── Text passage ──

Reputation: 3663
I have 1417 days of sale data from 2012-01-01 to present (2015-11-20). I can't figure out how to have a single-year (Jan 1 - Dec 31) axis and each year's sales on the same, one year-long window, even when using ggplot's color = as.factor(Year)
option.
Total sales are type int
head(df$Total.Sales)
[1] 495 699 911 846 824 949
and I have used the lubridate
package to pull Year out of the original Day variable.
df$Day <- as.Date(as.numeric(df$Day), origin="1899-12-30")
df$Year <- year(df$Day)
But because Day contains the year information
sample(df$Day, 1)
[1] "2012-05-05"
ggplot is still graphing three years instead of synchronizing them to the same period of time (one, full year):
g <- ggplot(df, aes(x = Day, y = Total.Sales, color = as.factor(Year))) +
geom_line()
Upvotes: 1
Views: 873
Reputation: 15937
I create some sample data as follows
set.seed(1234)
dates <- seq(as.Date("2012-01-01"), as.Date("2015-11-20"), by = "1 day")
values <- sample(1:6000, size = length(dates))
data <- data.frame(date = dates, value = values)
Providing something of the sort is, by the way, what is meant by a reproducible example.
Then I prepare some additional columns
library(lubridate)
data$year <- year(data$date)
data$day_of_year <- as.Date(paste("2012",
month(data$date),mday(data$date), sep = "-"))
The last line is almost certainly what Roland meant in his comment. And he was right to choose the leap year, because it contains all possible dates. A normal year would miss February 29th.

───
── Entries supplied ──

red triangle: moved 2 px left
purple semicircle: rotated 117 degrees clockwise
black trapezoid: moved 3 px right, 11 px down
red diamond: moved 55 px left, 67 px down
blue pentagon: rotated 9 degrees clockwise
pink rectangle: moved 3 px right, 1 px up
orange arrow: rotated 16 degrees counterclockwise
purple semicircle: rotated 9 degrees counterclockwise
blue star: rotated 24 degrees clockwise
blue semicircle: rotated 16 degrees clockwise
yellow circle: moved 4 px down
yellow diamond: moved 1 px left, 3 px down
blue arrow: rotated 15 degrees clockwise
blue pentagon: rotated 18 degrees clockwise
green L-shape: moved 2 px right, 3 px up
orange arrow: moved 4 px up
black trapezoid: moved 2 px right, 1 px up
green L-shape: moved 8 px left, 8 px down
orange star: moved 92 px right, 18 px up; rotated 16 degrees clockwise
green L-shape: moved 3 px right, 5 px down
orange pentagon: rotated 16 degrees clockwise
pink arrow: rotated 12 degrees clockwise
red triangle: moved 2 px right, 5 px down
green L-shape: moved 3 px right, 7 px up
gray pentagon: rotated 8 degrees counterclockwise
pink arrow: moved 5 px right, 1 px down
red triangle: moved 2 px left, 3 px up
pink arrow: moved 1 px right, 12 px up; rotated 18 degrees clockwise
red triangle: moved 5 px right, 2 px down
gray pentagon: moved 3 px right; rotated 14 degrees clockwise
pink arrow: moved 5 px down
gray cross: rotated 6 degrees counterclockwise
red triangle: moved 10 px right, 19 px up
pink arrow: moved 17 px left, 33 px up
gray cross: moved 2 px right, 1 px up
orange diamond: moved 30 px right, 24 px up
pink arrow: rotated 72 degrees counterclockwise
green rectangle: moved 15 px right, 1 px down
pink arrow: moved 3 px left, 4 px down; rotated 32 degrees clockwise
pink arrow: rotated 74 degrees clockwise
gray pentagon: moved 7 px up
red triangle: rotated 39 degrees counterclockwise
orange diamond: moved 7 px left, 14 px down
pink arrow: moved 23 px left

───

§ The request
Please write out the ggplot thread word for word, between "[1] 495 699" and "geom_line()", inclusive. You won't need the listing for this.

§ The output
[1] 495 699 911 846 824 949
and I have used the lubridate
package to pull Year out of the original Day variable.
df$Day <- as.Date(as.numeric(df$Day), origin="1899-12-30")
df$Year <- year(df$Day)
But because Day contains the year information
sample(df$Day, 1)
[1] "2012-05-05"
ggplot is still graphing three years instead of synchronizing them to the same period of time (one, full year):
g <- ggplot(df, aes(x = Day, y = Total.Sales, color = as.factor(Year))) +
geom_line()